> **Your objective**
For this exercise, write out each entry below exactly, omitting the images.

> **Records provided**
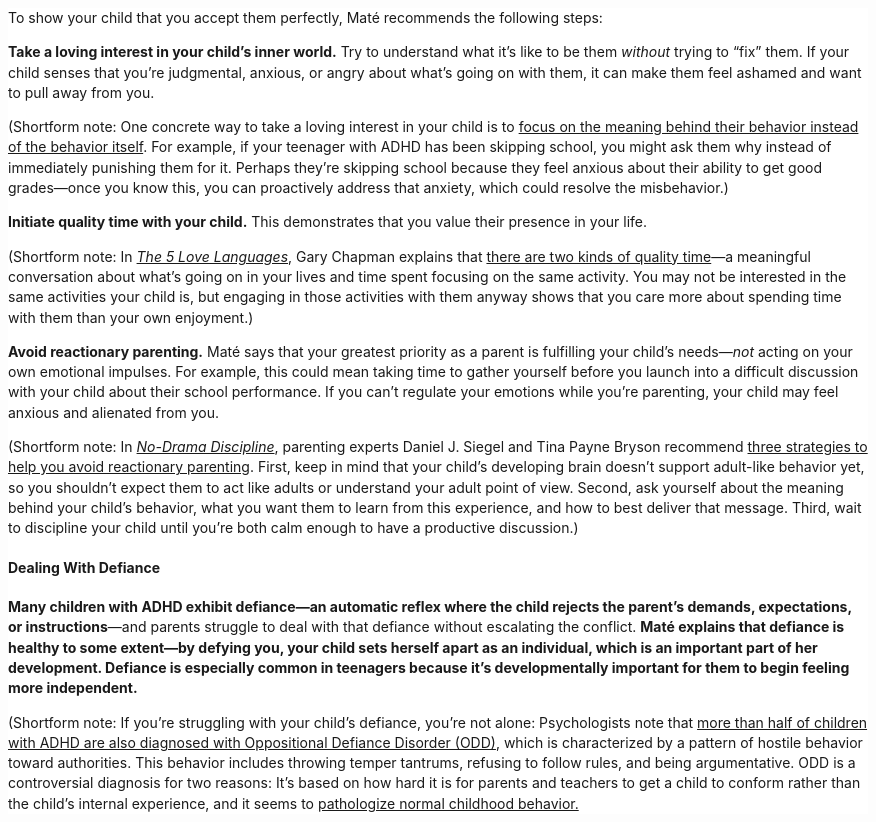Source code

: To show your child that you accept them perfectly, Maté recommends the following steps:

**Take a loving interest in your child’s inner world.** Try to understand what it’s like to be them *without* trying to “fix” them. If your child senses that you’re judgmental, anxious, or angry about what’s going on with them, it can make them feel ashamed and want to pull away from you.

(Shortform note: One concrete way to take a loving interest in your child is to [focus on the meaning behind their behavior instead of the behavior itself](https://greatergood.berkeley.edu/article/item/how_to_better_understand_your_child). For example, if your teenager with ADHD has been skipping school, you might ask them why instead of immediately punishing them for it. Perhaps they’re skipping school because they feel anxious about their ability to get good grades—once you know this, you can proactively address that anxiety, which could resolve the misbehavior.)

**Initiate quality time with your child.** This demonstrates that you value their presence in your life.

(Shortform note: In [*The 5 Love Languages*](https://www.additudemag.com/neurodivergent-diagnosis-accept-your-child/), Gary Chapman explains that [there are two kinds of quality time](https://www.additudemag.com/neurodivergent-diagnosis-accept-your-child/)—a meaningful conversation about what’s going on in your lives and time spent focusing on the same activity. You may not be interested in the same activities your child is, but engaging in those activities with them anyway shows that you care more about spending time with them than your own enjoyment.)

**Avoid reactionary parenting.** Maté says that your greatest priority as a parent is fulfilling your child’s needs—*not* acting on your own emotional impulses. For example, this could mean taking time to gather yourself before you launch into a difficult discussion with your child about their school performance. If you can’t regulate your emotions while you’re parenting, your child may feel anxious and alienated from you.

(Shortform note: In [*No-Drama Discipline*](https://www.additudemag.com/neurodivergent-diagnosis-accept-your-child/), parenting experts Daniel J. Siegel and Tina Payne Bryson recommend [three strategies to help you avoid reactionary parenting](https://www.additudemag.com/neurodivergent-diagnosis-accept-your-child/). First, keep in mind that your child’s developing brain doesn’t support adult-like behavior yet, so you shouldn’t expect them to act like adults or understand your adult point of view. Second, ask yourself about the meaning behind your child’s behavior, what you want them to learn from this experience, and how to best deliver that message. Third, wait to discipline your child until you’re both calm enough to have a productive discussion.)

#### Dealing With Defiance

**Many children with ADHD exhibit defiance—an automatic reflex where the child rejects the parent’s demands, expectations, or instructions**—and parents struggle to deal with that defiance without escalating the conflict. **Maté explains that defiance is healthy to some extent—by defying you, your child sets herself apart as an individual, which is an important part of her development. Defiance is especially common in teenagers because it’s developmentally important for them to begin feeling more independent.**

(Shortform note: If you’re struggling with your child’s defiance, you’re not alone: Psychologists note that [more than half of children with ADHD are also diagnosed with Oppositional Defiance Disorder (ODD)](https://www.verywellmind.com/understanding-and-treating-adhd-and-odd-6541410#:~:text=Oppositional%20defiant%20disorder%20%28ODD,diagnosed%20with%20ODD.2%29), which is characterized by a pattern of hostile behavior toward authorities. This behavior includes throwing temper tantrums, refusing to follow rules, and being argumentative. ODD is a controversial diagnosis for two reasons: It’s based on how hard it is for parents and teachers to get a child to conform rather than the child’s internal experience, and it seems to [pathologize normal childhood behavior.](https://www.ncbi.nlm.nih.gov/pmc/articles/PMC5716335/#:~:text=Because%20of%20the%20lack%20of%20empirical%20support%2C%20the%20diagnosis%20of%20ODD%20was%20criticized%20as%20medicalization%20of%20normative%20child%20behavior%2C7%20especially%20in%20the%20absence%20of%20aggressive%20CD%20symptoms.%29)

> **Result of this exercise**
Source code

: To show your child that you accept them perfectly, Maté recommends the following steps:

**Take a loving interest in your child’s inner world.** Try to understand what it’s like to be them *without* trying to “fix” them. If your child senses that you’re judgmental, anxious, or angry about what’s going on with them, it can make them feel ashamed and want to pull away from you.

(Shortform note: One concrete way to take a loving interest in your child is to [focus on the meaning behind their behavior instead of the behavior itself](https://greatergood.berkeley.edu/article/item/how_to_better_understand_your_child). For example, if your teenager with ADHD has been skipping school, you might ask them why instead of immediately punishing them for it. Perhaps they’re skipping school because they feel anxious about their ability to get good grades—once you know this, you can proactively address that anxiety, which could resolve the misbehavior.)

**Initiate quality time with your child.** This demonstrates that you value their presence in your life.

(Shortform note: In [*The 5 Love Languages*](https://www.additudemag.com/neurodivergent-diagnosis-accept-your-child/), Gary Chapman explains that [there are two kinds of quality time](https://www.additudemag.com/neurodivergent-diagnosis-accept-your-child/)—a meaningful conversation about what’s going on in your lives and time spent focusing on the same activity. You may not be interested in the same activities your child is, but engaging in those activities with them anyway shows that you care more about spending time with them than your own enjoyment.)

**Avoid reactionary parenting.** Maté says that your greatest priority as a parent is fulfilling your child’s needs—*not* acting on your own emotional impulses. For example, this could mean taking time to gather yourself before you launch into a difficult discussion with your child about their school performance. If you can’t regulate your emotions while you’re parenting, your child may feel anxious and alienated from you.

(Shortform note: In [*No-Drama Discipline*](https://www.additudemag.com/neurodivergent-diagnosis-accept-your-child/), parenting experts Daniel J. Siegel and Tina Payne Bryson recommend [three strategies to help you avoid reactionary parenting](https://www.additudemag.com/neurodivergent-diagnosis-accept-your-child/). First, keep in mind that your child’s developing brain doesn’t support adult-like behavior yet, so you shouldn’t expect them to act like adults or understand your adult point of view. Second, ask yourself about the meaning behind your child’s behavior, what you want them to learn from this experience, and how to best deliver that message. Third, wait to discipline your child until you’re both calm enough to have a productive discussion.)

#### Dealing With Defiance

**Many children with ADHD exhibit defiance—an automatic reflex where the child rejects the parent’s demands, expectations, or instructions**—and parents struggle to deal with that defiance without escalating the conflict. **Maté explains that defiance is healthy to some extent—by defying you, your child sets herself apart as an individual, which is an important part of her development. Defiance is especially common in teenagers because it’s developmentally important for them to begin feeling more independent.**

(Shortform note: If you’re struggling with your child’s defiance, you’re not alone: Psychologists note that [more than half of children with ADHD are also diagnosed with Oppositional Defiance Disorder (ODD)](https://www.verywellmind.com/understanding-and-treating-adhd-and-odd-6541410#:~:text=Oppositional%20defiant%20disorder%20%28ODD,diagnosed%20with%20ODD.2%29), which is characterized by a pattern of hostile behavior toward authorities. This behavior includes throwing temper tantrums, refusing to follow rules, and being argumentative. ODD is a controversial diagnosis for two reasons: It’s based on how hard it is for parents and teachers to get a child to conform rather than the child’s internal experience, and it seems to [pathologize normal childhood behavior.](https://www.ncbi.nlm.nih.gov/pmc/articles/PMC5716335/#:~:text=Because%20of%20the%20lack%20of%20empirical%20support%2C%20the%20diagnosis%20of%20ODD%20was%20criticized%20as%20medicalization%20of%20normative%20child%20behavior%2C7%20especially%20in%20the%20absence%20of%20aggressive%20CD%20symptoms.%29)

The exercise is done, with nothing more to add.